Em seu estudo, a psiquiatra observou que 21% dos 80 indivíduos que tentaram o suicídio ingeriram álcool até seis horas antes. A dependência de alguma substância psicoativa foi relatada em 10% dos casos. "Não podemos apontar o álcool ou a droga isoladamente como um único fator que leva a pessoa a tentar ou cometer suicídio", explica. "A maioria dos casos envolve um transtorno psiquiátrico em evolução, tipicamente tratável. Em metade desses casos, estima-se que haja um transtorno maior de humor, isolado ou complicado por algum outro problema, como o abuso do álcool e ou de outras drogas".
Maioria tenta suicídio com medicamentos
A maior prevalência (62,5%) das tentativas de suicídio neste estudo ocorreu por meio da ingestão de medicamentos. Destes, 16% utilizaram duas ou mais drogas psicotrópicas, ou seja, remédios com venda controlada.
Diehl explica que, nesses casos, os pacientes são chamados de "poli-visitadores de médicos e pronto-socorros". "Eles acabam conseguindo mais que uma receita para comprar o medicamento na farmácia ou para retirar no Sistema Único de Saúde, apesar de este último já estudar uma forma de controlar, eletronicamente, o medicamento e, assim, não permitir seu uso indiscriminado".
Outros 25% das tentativas foram associadas a envenenamento, sendo que, desse montante, 72% utilizaram carbamato, um raticida popularmente conhecido como "chumbinho" e vendido clandestinamente.
19% visitaram médico um mês antes
De acordo com a psiquiatra, as equipes de saúde em geral encontram muita dificuldade para enfrentar, interpretar e resolver as tentativas de suicídio. "Parece que a compreensão cultural do suicídio, inclusive dos profissionais da saúde, é oposta e conflitante com a idéia de que esta pessoa está manifestando alguma doença psiquiátrica e, portanto, necessita de ajuda e tratamento", afirma Diehl. "Prevalece, na maioria das vezes, o sentimento de que o suicida faz aquilo simplesmente porque quer".
Dos 80 casos investigados na pesquisa, 18,75% dos pacientes haviam visitado um médico no mês anterior à tentativa de suicídio.
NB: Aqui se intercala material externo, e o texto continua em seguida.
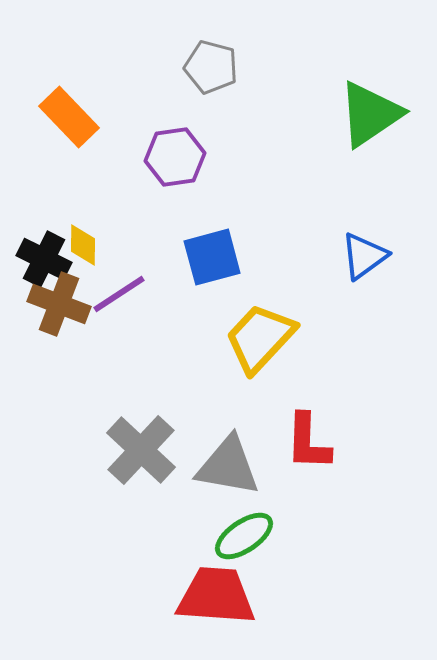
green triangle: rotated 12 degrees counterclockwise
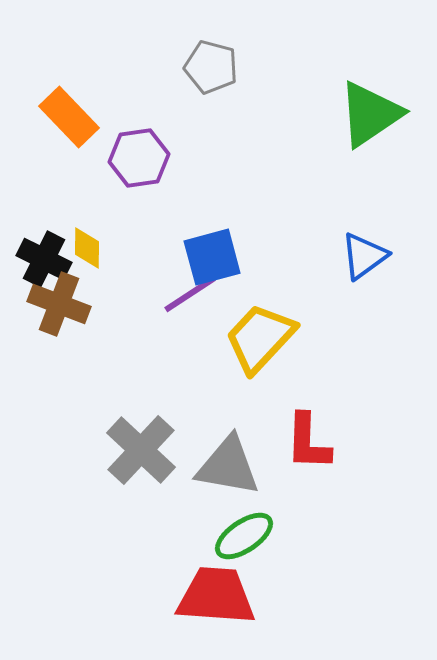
purple hexagon: moved 36 px left, 1 px down
yellow diamond: moved 4 px right, 3 px down
purple line: moved 71 px right
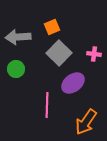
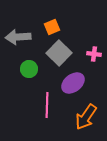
green circle: moved 13 px right
orange arrow: moved 5 px up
Para a psiquiatra, ainda é necessário redobrar os esforços para melhorar o conhecimento dos clínicos e de outros profissionais da saúde, assim como da população em geral, para reconhecer precocemente a necessidade de tratamento da depressão, do transtorno psicótico e do abuso de álcool e drogas, a fim de evitar o suicídio. "Ignorar a situação, dar falsas garantias, desafiar a pessoa a seguir em frente ou deixá-la sozinha são algumas atitudes que devem ser evitadas", explica Diehl.
Fatores de risco
Entre os fatores que podem servir de alerta e serem considerados de risco para uma pessoa tentar o suicídio, segundo a pesquisadora, estão o histórico familiar, pessimismo, pobreza, idéias ou fantasias suicidas, luto, elaboração de testamento, desemprego, ruptura de relação afetiva, ser solteiro, isolamento social, problemas legais e dependência química. "Alguns estudos internacionais apontam que a dependência de álcool e ou drogas aumenta o risco de suicídio em até 50%", afirma.
Outros dados da pesquisa
– 72,5% dos que tentaram o suicídio eram mulheres
– 26,9 anos foi a idade média dos que tentaram o suicídio
– 17,5% eram adolescentes
– 33,75% eram solteiros
– 52,5% eram brancos e, 23,75%, pardos
Dados epidemiológicos deficitários
A subnotificação e o subregistro dos suicídios e tentativas, além de estudos epidemiológicos deficitários, prejudicam a análise das taxas de suicídio no país. Uma das poucas pesquisas disponíveis é o I Levantamento Nacional sobre os Padrões de Consumo de Álcool na População Brasileira, da Secretaria Nacional Antidrogas (Senad), que traça um panorama do problema junto à população indígena. No estudo, 10,5% dos entrevistados pensaram em suicídio nos 12 meses anteriores. Destes, 81,7% tentaram efetivamente e, 42%, eram usuários de álcool.